We’re meeting four times in July on JRS’s porch to ponder phenomenology as a possible framework for understanding audience engagement.
This is Zac Gungl critiquing classical phenomenology’s rejection of materiality, situatedness, and interiority; Priscilla Ferronato doubting whether phenomenology can ever be useful for analysis or prediction; and Andy Houston proposing that site-specific engagements may be primarily haptic. In other highlights, Shana MacDonald’s theory of intersubjective performativity in cinema studies made JRS concede that performative modes other than theatre may be primarily conceptual in their ontologies.
Feminist phenomenology questioning:
- is phenomenology concerned with the self (psyche?)
- and the world (transcendental real)?
- does it acknowledge mediation?
- is “environment” (which could be material, human-made things) distinguished from the transcendental real?
Merleau-Ponty “On Phenomenology” : body and environment are co-constitutive current versions are: “inter-agential relationality”
Questions of embodiment—feminists adopted Merleau-Ponty as a means of resisting phenomenology’s construction of the self as merely a thinking being; feminist subjectivity is embodied (because woman historically was construed as body, read as a body, situated as body).
What we take away from this is that meaning exists in the interaction between subject and environment.
The Haptics of Art as Interface
“haptics” for us means all the ways art and audiences are co-respondent
Ways to take this up:
- the interface to experience (all of the insertion points around the event that aren’t the event itself
- everything that’s designed, that isn’t the experience)
- touch/audience making
- installation/object as interface (intersubjective performativity)
- practice as interface
What we take away from this is that we are interested in the maker/interface/audience—here, interface could be a practice or an object and objects could be ordinary, mediating, or art objects.
What would it mean to explore and develop a critical interface theory?

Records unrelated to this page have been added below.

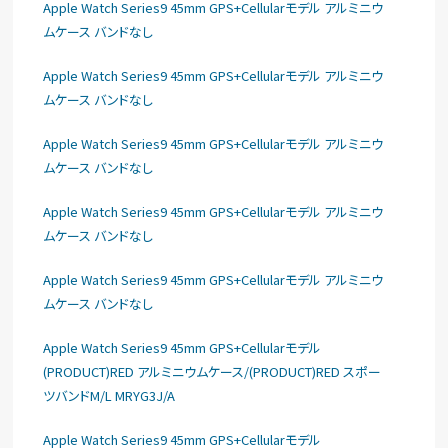
Apple Watch Series9 45mm GPS+Cellularモデル アルミニウ
ムケース バンドなし
Apple Watch Series9 45mm GPS+Cellularモデル アルミニウ
ムケース バンドなし
Apple Watch Series9 45mm GPS+Cellularモデル アルミニウ
ムケース バンドなし
Apple Watch Series9 45mm GPS+Cellularモデル アルミニウ
ムケース バンドなし
Apple Watch Series9 45mm GPS+Cellularモデル アルミニウ
ムケース バンドなし
Apple Watch Series9 45mm GPS+Cellularモデル
(PRODUCT)RED アルミニウムケース/(PRODUCT)RED スポー
ツバンドM/L MRYG3J/A
Apple Watch Series9 45mm GPS+Cellularモデル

Latour—Actor Network Theory: A Few Clarifications
- actor (problematic term because human and male who wishes to grab power and makes a network to extend his power) vs. actant (anything that is connected with an action) – differentiate from semiotic understanding of actor is that semiotics thinks of actor as fixed but actants are not fixed they are fluid
- try to analyze actions as relations – actants can be objects not just humans (a door can act upon the human for example to prevent access) – a network is not a thing but a movement – measure surface not space (far or close in network rather than in space e.g. telephone), scale not relative size but relative connectivity
- trying to make us stop thinking about agency in a hegemonic way but to distribute power and self-actualization
- useful for metadesign, because there we can’t have concepts of space, level, dimensions
- an entity has agency insofar as it affects other actants in a network (after Latour)
QUESTIONS:
- where do object actants get their agency?
- are they formed in some way by a human being, imprinted with different kinds of agency including things,tools, mediating objects, art objects?
- technologies come into being when their agency is co-opted by a human being in practice. does an object have agency in an interpretive relationship?
- object have agency insofar as they affect other actants in a network. what is the source of agency? what kind of affect and why?
- objects have two kinds of agency: from materiality and from uses to which human actants put the objects (uses sometimes adopt materiality—lamp, adapt – beach ball, oppose – sit on it and break it, be changed by materiality)
- material agency is conferred on object by maker, but the agency of the film is not the agency of the maker; film’s maker is not controlled by maker, nor does the maker control natural materiality. Perhaps here is a gap in new materialism, which does not ask about the maker of the object, just about object and human?
- does an art object enable performative intersubjectivity in a way that ordinary objects do not? is an artist a designer of objects that create the conditions for future performative subjective engagement?
- what kinds of objects bear traces or imprints of this particular kind?
- art objects mediate intersubjective performativity. other mediating artefacts mediate between me and the art object. what are the haptics of spectatorship in a variety of different contexts?